*Exercise requirements*. Locate every line in the entries that contains the string "autovehicul" and copy each of those lines in full.

+++ Supplied records +++

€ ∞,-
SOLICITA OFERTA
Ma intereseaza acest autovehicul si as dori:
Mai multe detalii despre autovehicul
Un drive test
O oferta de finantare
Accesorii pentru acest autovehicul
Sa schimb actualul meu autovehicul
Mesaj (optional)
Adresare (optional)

+++

*Output for this task*.
Ma intereseaza acest autovehicul si as dori:
Mai multe detalii despre autovehicul
Accesorii pentru acest autovehicul
Sa schimb actualul meu autovehicul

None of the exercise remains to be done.